• Kutipan Bacaan
****
Share Info

11 June 2011

Janda, Stigma dan Budaya Patriarki

by : Pebriyanti Kurniasih, S.sos

Masyarakat Indonesia masih menganut budaya patriarki di berbagai daerah, terutama di daerah pedesaan. Budaya patriarki merupakan budaya dimana lelaki mempunyai kedudukan lebih tinggi dari wanita. Dalam budaya ini, ada perbedaan yang jelas mengenai tugas dan peranan wanita dan lelaki dalam kehidupan bermasyarakat, khususnya dalam keluarga.

Laki-laki sebagai pemimpin atau kepala keluarga memiliki otoritas yang meliputi kontrol terhadap sumber daya ekonomi, dan suatu pembagian kerja secara seksual dalam keluarga. hal ini menyebabkan wanita memiliki akses yang lebih sedikit di sektor publik dibandingkan lelaki.

Menyandang status janda dalam budaya partriarki dianggap masyarakat sebagai sesuatu yang menyimpang dari norma masyarakat, disaat selayaknya suami didampingi oleh istri merupakan suatu hal yang menjadi keharusan. Adanya perceraian membuat suami atau istri memiliki peran ganda sebagai orang tua tunggal (singel parent).
****
• Data
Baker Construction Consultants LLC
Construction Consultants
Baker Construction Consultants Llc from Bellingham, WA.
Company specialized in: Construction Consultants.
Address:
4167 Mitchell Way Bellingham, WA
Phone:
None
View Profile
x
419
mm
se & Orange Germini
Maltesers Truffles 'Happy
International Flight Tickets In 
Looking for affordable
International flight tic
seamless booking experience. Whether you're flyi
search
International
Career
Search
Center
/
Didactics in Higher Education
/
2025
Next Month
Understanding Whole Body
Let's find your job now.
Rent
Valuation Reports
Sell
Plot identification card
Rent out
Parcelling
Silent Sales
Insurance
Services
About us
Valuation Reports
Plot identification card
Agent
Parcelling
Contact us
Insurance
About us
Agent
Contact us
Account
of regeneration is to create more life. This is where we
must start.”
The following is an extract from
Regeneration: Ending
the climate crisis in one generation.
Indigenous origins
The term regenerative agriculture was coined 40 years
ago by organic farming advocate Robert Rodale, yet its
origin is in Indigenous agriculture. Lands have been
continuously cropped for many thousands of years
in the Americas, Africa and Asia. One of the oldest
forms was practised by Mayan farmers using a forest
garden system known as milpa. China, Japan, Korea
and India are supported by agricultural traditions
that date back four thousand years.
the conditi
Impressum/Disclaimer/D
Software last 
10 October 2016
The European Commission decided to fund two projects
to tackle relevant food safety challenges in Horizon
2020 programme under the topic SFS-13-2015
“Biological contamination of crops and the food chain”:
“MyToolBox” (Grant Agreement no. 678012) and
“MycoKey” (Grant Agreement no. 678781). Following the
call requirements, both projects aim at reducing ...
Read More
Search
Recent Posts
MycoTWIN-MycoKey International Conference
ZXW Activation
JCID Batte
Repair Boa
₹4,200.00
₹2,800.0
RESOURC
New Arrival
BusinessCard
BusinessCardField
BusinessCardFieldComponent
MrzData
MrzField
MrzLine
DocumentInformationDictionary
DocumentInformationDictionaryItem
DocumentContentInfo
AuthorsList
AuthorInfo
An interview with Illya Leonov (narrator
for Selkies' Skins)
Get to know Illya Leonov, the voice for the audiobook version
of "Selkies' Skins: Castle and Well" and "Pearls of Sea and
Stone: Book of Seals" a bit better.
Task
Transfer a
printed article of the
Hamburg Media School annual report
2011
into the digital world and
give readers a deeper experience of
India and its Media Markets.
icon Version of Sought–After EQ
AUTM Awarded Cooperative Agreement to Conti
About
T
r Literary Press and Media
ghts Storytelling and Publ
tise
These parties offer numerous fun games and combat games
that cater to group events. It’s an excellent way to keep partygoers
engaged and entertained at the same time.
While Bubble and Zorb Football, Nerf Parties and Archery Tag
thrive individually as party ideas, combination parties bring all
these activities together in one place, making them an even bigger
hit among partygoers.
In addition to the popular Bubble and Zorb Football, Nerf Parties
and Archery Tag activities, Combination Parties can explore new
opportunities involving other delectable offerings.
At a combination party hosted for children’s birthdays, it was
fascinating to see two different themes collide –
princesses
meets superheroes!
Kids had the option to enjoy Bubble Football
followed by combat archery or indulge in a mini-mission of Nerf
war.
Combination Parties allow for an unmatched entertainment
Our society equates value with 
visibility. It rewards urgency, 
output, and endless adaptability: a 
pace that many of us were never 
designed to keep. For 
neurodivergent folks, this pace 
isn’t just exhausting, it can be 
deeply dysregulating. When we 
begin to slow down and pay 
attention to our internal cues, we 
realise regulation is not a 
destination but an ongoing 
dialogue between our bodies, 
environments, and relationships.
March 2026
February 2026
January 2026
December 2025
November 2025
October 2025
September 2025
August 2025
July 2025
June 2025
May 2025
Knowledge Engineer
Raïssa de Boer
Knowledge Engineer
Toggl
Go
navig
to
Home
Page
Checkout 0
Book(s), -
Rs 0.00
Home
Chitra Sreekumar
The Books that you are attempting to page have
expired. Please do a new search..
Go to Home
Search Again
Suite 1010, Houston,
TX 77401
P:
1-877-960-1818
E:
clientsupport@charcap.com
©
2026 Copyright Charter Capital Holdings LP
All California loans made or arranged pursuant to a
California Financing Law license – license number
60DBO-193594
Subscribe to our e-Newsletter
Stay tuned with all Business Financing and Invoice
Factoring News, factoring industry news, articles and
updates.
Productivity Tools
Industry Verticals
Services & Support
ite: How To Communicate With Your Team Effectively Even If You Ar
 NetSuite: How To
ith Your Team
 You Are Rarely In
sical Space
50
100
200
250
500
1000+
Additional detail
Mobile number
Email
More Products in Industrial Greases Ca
****
• Tugas 1
Tuliskan kembali baris-baris entri tanpa perubahan apa pun, mulai dari baris pertama entri hingga baris yang memuat "Regeneration: Ending", termasuk kedua baris tersebut.
• Tugas 2
Bisakah Anda meneruskan teks tentang janda, stigma, dan budaya patriarki, mulai setelah kalimat terakhirnya?
Teks dan entri diambil dari sumber yang berbeda.

• Jawaban Latihan 1
Baker Construction Consultants LLC
Construction Consultants
Baker Construction Consultants Llc from Bellingham, WA.
Company specialized in: Construction Consultants.
Address:
4167 Mitchell Way Bellingham, WA
Phone:
None
View Profile
x
419
mm
se & Orange Germini
Maltesers Truffles 'Happy
International Flight Tickets In 
Looking for affordable
International flight tic
seamless booking experience. Whether you're flyi
search
International
Career
Search
Center
/
Didactics in Higher Education
/
2025
Next Month
Understanding Whole Body
Let's find your job now.
Rent
Valuation Reports
Sell
Plot identification card
Rent out
Parcelling
Silent Sales
Insurance
Services
About us
Valuation Reports
Plot identification card
Agent
Parcelling
Contact us
Insurance
About us
Agent
Contact us
Account
of regeneration is to create more life. This is where we
must start.”
The following is an extract from
Regeneration: Ending

• Jawaban Latihan 2
Setelah berpisah dengan suami, wanita seringkali menanggung beban mental atau psikologis terutama dalam menghadapi lingkungan pergaulannya. Beban psikologis yang akan dihadapi janda meliputi tidak adanya rasa aman dalam kehidupan dirinya dan juga anak-anak, serta cap negatif yang melekat padanya bila ia mengambil keputusan untuk menjadi seorang janda.

Wanita yang menjadi janda dalam usia muda atau dikenal dengan janda kembang memiliki beban psikologis yang lebih berat. Dalam hubungan sosial, ia harus menjaga sikap karena statusnya membuat ia tidak sebebas wanita lain yang belum menikah. Masyarakat akan menstigmasi dirinya sebagai perempuan penggoda.

Selain itu, adanya keraguan masyarakat akan kemampuan janda dalam memenuhi kebutuhan hidupnya juga dapat menimbulkan kecurigaan masyarakat. Masyarakat beranggapan bahwa beban berlebih yang dimiliki oleh janda akan membuat janda melakukan tindakan-tindakan yang dapat merusak norma hanya untuk memenuhi kebutuhan hidupnya seperti misalnya, adanya anggapan janda lebih memilih lelaki yang mapan sehingga mampu memenuhi kebutuhan hidupnya. Untuk itu seorang janda harus selalu berhati- hati dalam bersikap demi menghindari stigma masyarakat terhadap mereka.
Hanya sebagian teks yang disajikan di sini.